Entries provided Start Marker

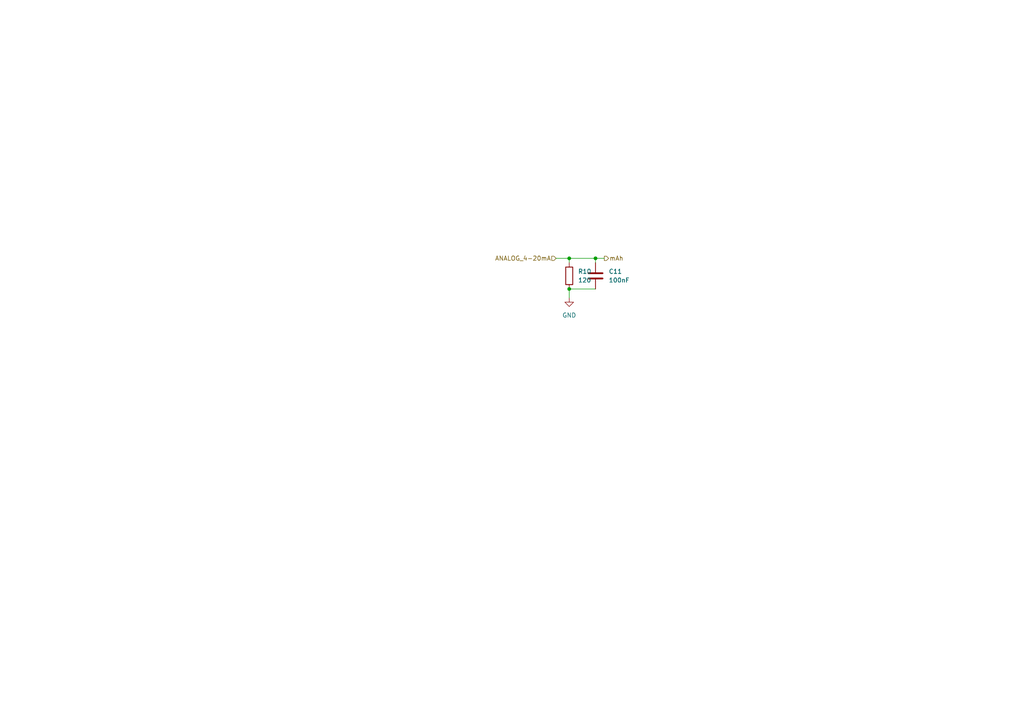
<source format=kicad_sch>
(kicad_sch
	(version 20250114)
	(generator "eeschema")
	(generator_version "9.0")
	(uuid "66bc8cfa-b7ac-46dc-b137-211190ca0d9a")
	(paper "A4")
	
	(junction
		(at 172.72 74.93)
		(diameter 0)
		(color 0 0 0 0)
		(uuid "90f3fb44-9d9f-43e2-a1f3-280a945ea2e7")
	)
	(junction
		(at 165.1 83.82)
		(diameter 0)
		(color 0 0 0 0)
		(uuid "ac9944ab-6d0f-48d1-9ffc-707c23c5a528")
	)
	(junction
		(at 165.1 74.93)
		(diameter 0)
		(color 0 0 0 0)
		(uuid "adb2f486-d113-4622-bdae-cc88c5203aa9")
	)
	(wire
		(pts
			(xy 172.72 74.93) (xy 175.26 74.93)
		)
		(stroke
			(width 0)
			(type default)
		)
		(uuid "65b6fc1b-a1b9-41ad-b589-0d3d29230f6b")
	)
	(wire
		(pts
			(xy 165.1 83.82) (xy 165.1 86.36)
		)
		(stroke
			(width 0)
			(type default)
		)
		(uuid "6b88728e-0855-492e-97d6-f92feace8113")
	)
	(wire
		(pts
			(xy 165.1 74.93) (xy 172.72 74.93)
		)
		(stroke
			(width 0)
			(type default)
		)
		(uuid "81a70211-621a-4484-8cc2-979bc9558d62")
	)
	(wire
		(pts
			(xy 165.1 74.93) (xy 165.1 76.2)
		)
		(stroke
			(width 0)
			(type default)
		)
		(uuid "9b8ae829-bba2-4615-a62f-59a431ef9aa0")
	)
	(wire
		(pts
			(xy 161.29 74.93) (xy 165.1 74.93)
		)
		(stroke
			(width 0)
			(type default)
		)
		(uuid "b0ed9681-e0ec-4e4f-acf6-f9e2e9a5927f")
	)
	(wire
		(pts
			(xy 165.1 83.82) (xy 172.72 83.82)
		)
		(stroke
			(width 0)
			(type default)
		)
		(uuid "b23458d1-9e6a-4c22-a478-92dd1e2361d9")
	)
	(wire
		(pts
			(xy 172.72 74.93) (xy 172.72 76.2)
		)
		(stroke
			(width 0)
			(type default)
		)
		(uuid "dab2dbd5-5394-4151-b3e1-fc2d85282a00")
	)
	(hierarchical_label "ANALOG_4-20mA"
		(shape input)
		(at 161.29 74.93 180)
		(effects
			(font
				(size 1.27 1.27)
			)
			(justify right)
		)
		(uuid "13fde204-a479-444f-a932-4b86208b6e8f")
	)
	(hierarchical_label "mAh"
		(shape output)
		(at 175.26 74.93 0)
		(effects
			(font
				(size 1.27 1.27)
			)
			(justify left)
		)
		(uuid "add6ab95-4c35-4062-85b6-f1957e4919d6")
	)
	(symbol
		(lib_id "Device:R")
		(at 165.1 80.01 180)
		(unit 1)
		(exclude_from_sim no)
		(in_bom yes)
		(on_board yes)
		(dnp no)
		(fields_autoplaced yes)
		(uuid "86497d10-818d-45b2-9ce8-44630553d191")
		(property "Reference" "R10"
			(at 167.64 78.7399 0)
			(effects
				(font
					(size 1.27 1.27)
				)
				(justify right)
			)
		)
		(property "Value" "120"
			(at 167.64 81.2799 0)
			(effects
				(font
					(size 1.27 1.27)
				)
				(justify right)
			)
		)
		(property "Footprint" ""
			(at 166.878 80.01 90)
			(effects
				(font
					(size 1.27 1.27)
				)
				(hide yes)
			)
		)
		(property "Datasheet" "~"
			(at 165.1 80.01 0)
			(effects
				(font
					(size 1.27 1.27)
				)
				(hide yes)
			)
		)
		(property "Description" "Resistor"
			(at 165.1 80.01 0)
			(effects
				(font
					(size 1.27 1.27)
				)
				(hide yes)
			)
		)
		(property "Tolerance" "0.1-1%"
			(at 165.1 80.01 0)
			(effects
				(font
					(size 1.27 1.27)
				)
				(hide yes)
			)
		)
		(pin "1"
			(uuid "0b76cff6-bd97-4981-8235-9b543f32ae15")
		)
		(pin "2"
			(uuid "3a014f7c-7905-480f-8313-8b5e7c516eee")
		)
		(instances
			(project "ZORIONX"
				(path "/b9e89b48-2474-4aef-8ec1-a5d3d4741321/b72fa972-3cad-4cde-af72-a925504f92aa/b1a11e1a-f9d3-4513-87e4-f489ad7128a4"
					(reference "R10")
					(unit 1)
				)
			)
		)
	)
	(symbol
		(lib_id "Device:C")
		(at 172.72 80.01 0)
		(unit 1)
		(exclude_from_sim no)
		(in_bom yes)
		(on_board yes)
		(dnp no)
		(fields_autoplaced yes)
		(uuid "a6b590fd-b1e3-4547-b291-656ff020d666")
		(property "Reference" "C11"
			(at 176.53 78.7399 0)
			(effects
				(font
					(size 1.27 1.27)
				)
				(justify left)
			)
		)
		(property "Value" "100nF"
			(at 176.53 81.2799 0)
			(effects
				(font
					(size 1.27 1.27)
				)
				(justify left)
			)
		)
		(property "Footprint" ""
			(at 173.6852 83.82 0)
			(effects
				(font
					(size 1.27 1.27)
				)
				(hide yes)
			)
		)
		(property "Datasheet" "~"
			(at 172.72 80.01 0)
			(effects
				(font
					(size 1.27 1.27)
				)
				(hide yes)
			)
		)
		(property "Description" "Unpolarized capacitor"
			(at 172.72 80.01 0)
			(effects
				(font
					(size 1.27 1.27)
				)
				(hide yes)
			)
		)
		(pin "2"
			(uuid "fdcb3717-c529-4530-b91e-6295fd73c67f")
		)
		(pin "1"
			(uuid "685ce0a2-7a14-434d-b71f-801195fb46f1")
		)
		(instances
			(project "ZORIONX"
				(path "/b9e89b48-2474-4aef-8ec1-a5d3d4741321/b72fa972-3cad-4cde-af72-a925504f92aa/b1a11e1a-f9d3-4513-87e4-f489ad7128a4"
					(reference "C11")
					(unit 1)
				)
			)
		)
	)
	(symbol
		(lib_id "power:GND")
		(at 165.1 86.36 0)
		(unit 1)
		(exclude_from_sim no)
		(in_bom yes)
		(on_board yes)
		(dnp no)
		(fields_autoplaced yes)
		(uuid "fb689e34-0b60-4d3f-8556-1e14706045f9")
		(property "Reference" "#PWR029"
			(at 165.1 92.71 0)
			(effects
				(font
					(size 1.27 1.27)
				)
				(hide yes)
			)
		)
		(property "Value" "GND"
			(at 165.1 91.44 0)
			(effects
				(font
					(size 1.27 1.27)
				)
			)
		)
		(property "Footprint" ""
			(at 165.1 86.36 0)
			(effects
				(font
					(size 1.27 1.27)
				)
				(hide yes)
			)
		)
		(property "Datasheet" ""
			(at 165.1 86.36 0)
			(effects
				(font
					(size 1.27 1.27)
				)
				(hide yes)
			)
		)
		(property "Description" "Power symbol creates a global label with name \"GND\" , ground"
			(at 165.1 86.36 0)
			(effects
				(font
					(size 1.27 1.27)
				)
				(hide yes)
			)
		)
		(pin "1"
			(uuid "ce5aeb2c-4b6f-4319-a5ae-0ff72d1fee6d")
		)
		(instances
			(project "ZORIONX"
				(path "/b9e89b48-2474-4aef-8ec1-a5d3d4741321/b72fa972-3cad-4cde-af72-a925504f92aa/b1a11e1a-f9d3-4513-87e4-f489ad7128a4"
					(reference "#PWR029")
					(unit 1)
				)
			)
		)
	)
)

</source>
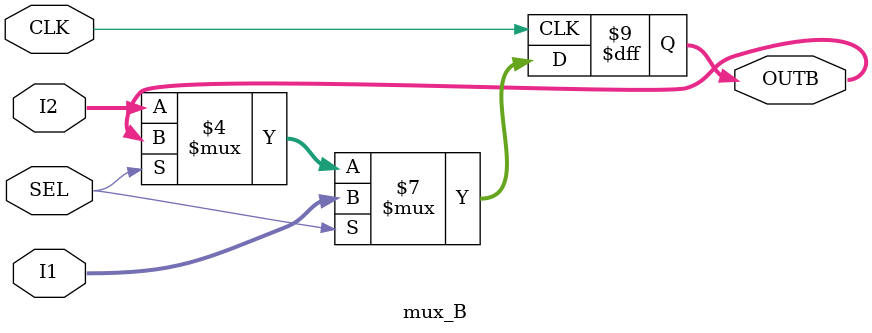
<source format=v>

`timescale 1ns / 1ps

module mux_B(CLK,I1,I2,SEL,OUTB);

input CLK;
input [4:0] I1;  //Address of current instruction
input [4:0] I2;  //Address of next instruction
input SEL;
output [4:0] OUTB;
reg [4:0] OUTB;

always@(posedge CLK)
begin
	if ( SEL == 1 ) begin
	OUTB <= I1;
	end
	else if (SEL == 0) begin
	OUTB <= I2;
	end
end
endmodule



</source>
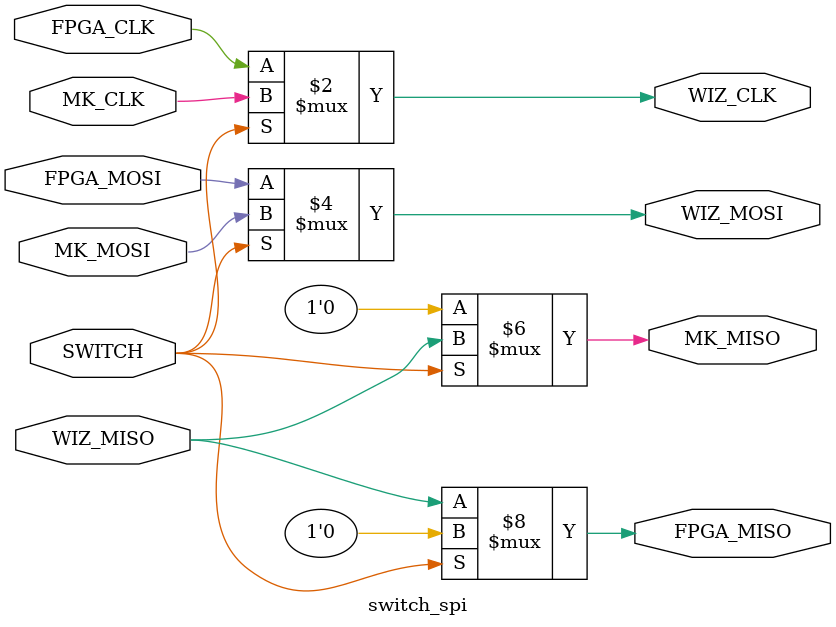
<source format=v>
/*
	Module switch spi 
	if SWITCH = 1 with WIZNET work STM32
	else with WIZNET work FPGA
*/
module switch_spi(

input wire 	FPGA_CLK,
output 		WIZ_CLK,
input wire 	FPGA_MOSI,
output 		WIZ_MOSI,
output		MK_MISO,
output 		FPGA_MISO,
input wire 	WIZ_MISO,
input wire SWITCH,
input wire 	MK_CLK,
input wire 	MK_MOSI
);


assign WIZ_CLK=(SWITCH==1) ? MK_CLK : FPGA_CLK;
assign WIZ_MOSI=(SWITCH==1) ? MK_MOSI : FPGA_MOSI;
assign MK_MISO=(SWITCH==1) ? WIZ_MISO : 1'b0;
assign FPGA_MISO=(SWITCH==0) ? WIZ_MISO : 1'b0;



endmodule

</source>
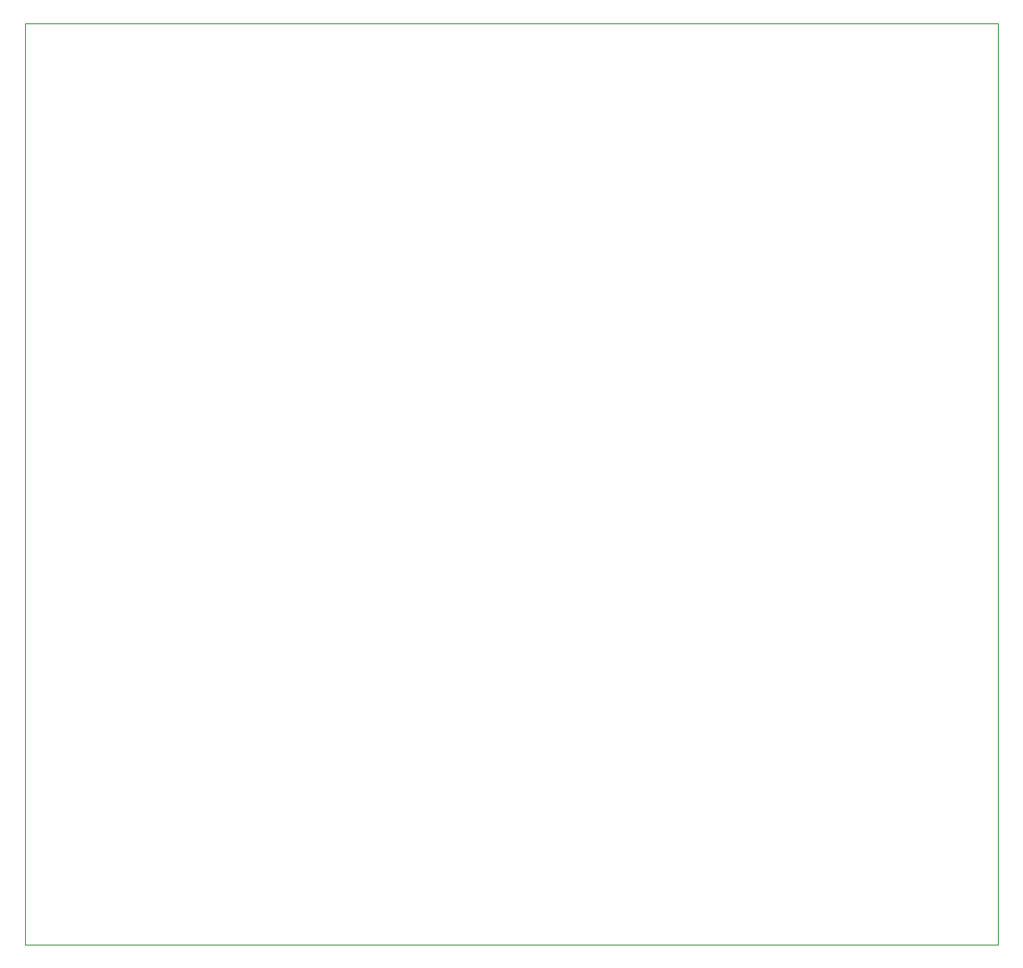
<source format=gbr>
%TF.GenerationSoftware,KiCad,Pcbnew,8.0.2*%
%TF.CreationDate,2024-05-08T16:39:50+01:00*%
%TF.ProjectId,VISIR_Lei_Ohm,56495349-525f-44c6-9569-5f4f686d2e6b,rev?*%
%TF.SameCoordinates,Original*%
%TF.FileFunction,Profile,NP*%
%FSLAX46Y46*%
G04 Gerber Fmt 4.6, Leading zero omitted, Abs format (unit mm)*
G04 Created by KiCad (PCBNEW 8.0.2) date 2024-05-08 16:39:50*
%MOMM*%
%LPD*%
G01*
G04 APERTURE LIST*
%TA.AperFunction,Profile*%
%ADD10C,0.100000*%
%TD*%
G04 APERTURE END LIST*
D10*
X120650000Y-30700000D02*
X215950000Y-30700000D01*
X215950000Y-120850000D01*
X120650000Y-120850000D01*
X120650000Y-30700000D01*
M02*

</source>
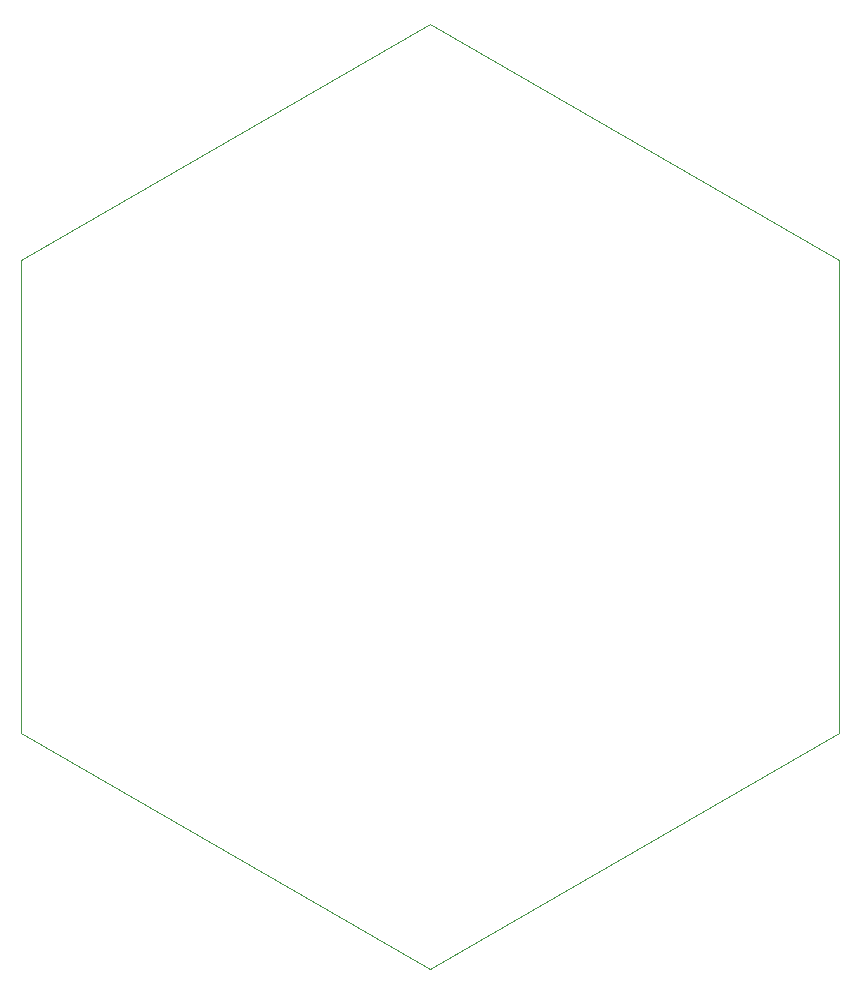
<source format=gm1>
G04 #@! TF.GenerationSoftware,KiCad,Pcbnew,5.1.5+dfsg1-2build2*
G04 #@! TF.CreationDate,2021-12-29T03:31:12+01:00*
G04 #@! TF.ProjectId,hex_led_board,6865785f-6c65-4645-9f62-6f6172642e6b,rev?*
G04 #@! TF.SameCoordinates,Original*
G04 #@! TF.FileFunction,Profile,NP*
%FSLAX46Y46*%
G04 Gerber Fmt 4.6, Leading zero omitted, Abs format (unit mm)*
G04 Created by KiCad (PCBNEW 5.1.5+dfsg1-2build2) date 2021-12-29 03:31:12*
%MOMM*%
%LPD*%
G04 APERTURE LIST*
%ADD10C,0.050000*%
G04 APERTURE END LIST*
D10*
X100000016Y-60000000D02*
X65359000Y-80000000D01*
X134641032Y-80000000D02*
X100000016Y-60000000D01*
X134641032Y-120000000D02*
X134641032Y-80000000D01*
X100000016Y-140000000D02*
X134641032Y-120000000D01*
X65359000Y-120000000D02*
X100000016Y-140000000D01*
X65359000Y-80000000D02*
X65359000Y-120000000D01*
M02*

</source>
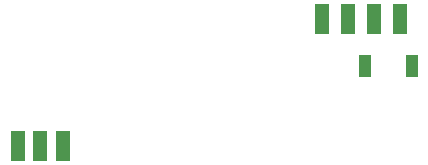
<source format=gbp>
G75*
G70*
%OFA0B0*%
%FSLAX24Y24*%
%IPPOS*%
%LPD*%
%AMOC8*
5,1,8,0,0,1.08239X$1,22.5*
%
%ADD10R,0.0400X0.0780*%
%ADD11R,0.0500X0.1000*%
D10*
X026425Y028020D03*
X028000Y028020D03*
D11*
X014851Y025343D03*
X015599Y025343D03*
X016347Y025343D03*
X025008Y029594D03*
X025874Y029594D03*
X026740Y029594D03*
X027607Y029594D03*
M02*

</source>
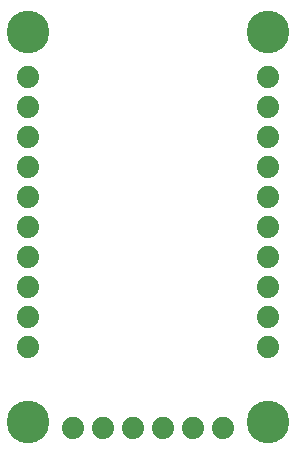
<source format=gbr>
G04 EAGLE Gerber RS-274X export*
G75*
%MOMM*%
%FSLAX34Y34*%
%LPD*%
%INSoldermask Bottom*%
%IPPOS*%
%AMOC8*
5,1,8,0,0,1.08239X$1,22.5*%
G01*
%ADD10C,3.617600*%
%ADD11C,1.879600*%


D10*
X228600Y355600D03*
X25400Y355600D03*
X228600Y25400D03*
X25400Y25400D03*
D11*
X63500Y20320D03*
X88900Y20320D03*
X114300Y20320D03*
X139700Y20320D03*
X165100Y20320D03*
X190500Y20320D03*
X25400Y317500D03*
X25400Y292100D03*
X25400Y266700D03*
X25400Y241300D03*
X25400Y215900D03*
X25400Y190500D03*
X25400Y165100D03*
X25400Y139700D03*
X25400Y114300D03*
X25400Y88900D03*
X228600Y88900D03*
X228600Y114300D03*
X228600Y139700D03*
X228600Y165100D03*
X228600Y190500D03*
X228600Y215900D03*
X228600Y241300D03*
X228600Y266700D03*
X228600Y292100D03*
X228600Y317500D03*
M02*

</source>
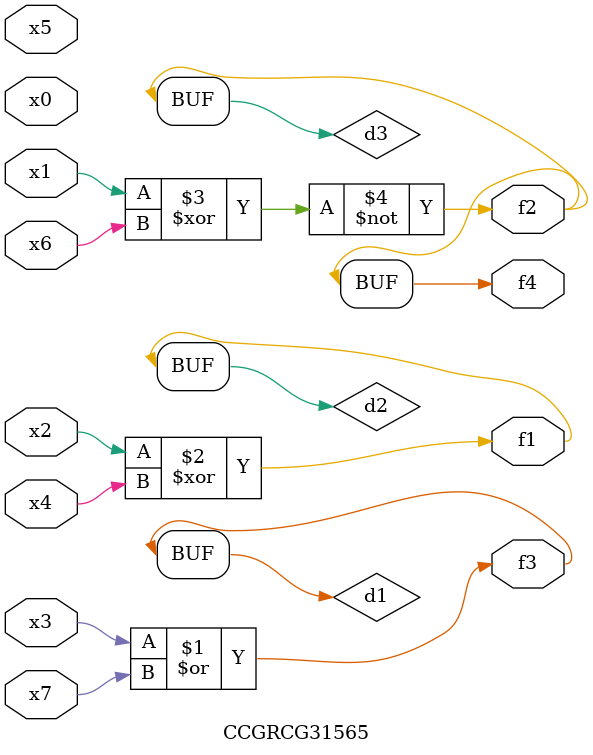
<source format=v>
module CCGRCG31565(
	input x0, x1, x2, x3, x4, x5, x6, x7,
	output f1, f2, f3, f4
);

	wire d1, d2, d3;

	or (d1, x3, x7);
	xor (d2, x2, x4);
	xnor (d3, x1, x6);
	assign f1 = d2;
	assign f2 = d3;
	assign f3 = d1;
	assign f4 = d3;
endmodule

</source>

Entries provided End Marker

> **What needs to be done**
Without the pictures, repeat the entries above line by line, from the first through the one that contains "(at 165.1 83.82)", both ends included.

> **Expected answer**
<source format=kicad_sch>
(kicad_sch
	(version 20250114)
	(generator "eeschema")
	(generator_version "9.0")
	(uuid "66bc8cfa-b7ac-46dc-b137-211190ca0d9a")
	(paper "A4")
	
	(junction
		(at 172.72 74.93)
		(diameter 0)
		(color 0 0 0 0)
		(uuid "90f3fb44-9d9f-43e2-a1f3-280a945ea2e7")
	)
	(junction
		(at 165.1 83.82)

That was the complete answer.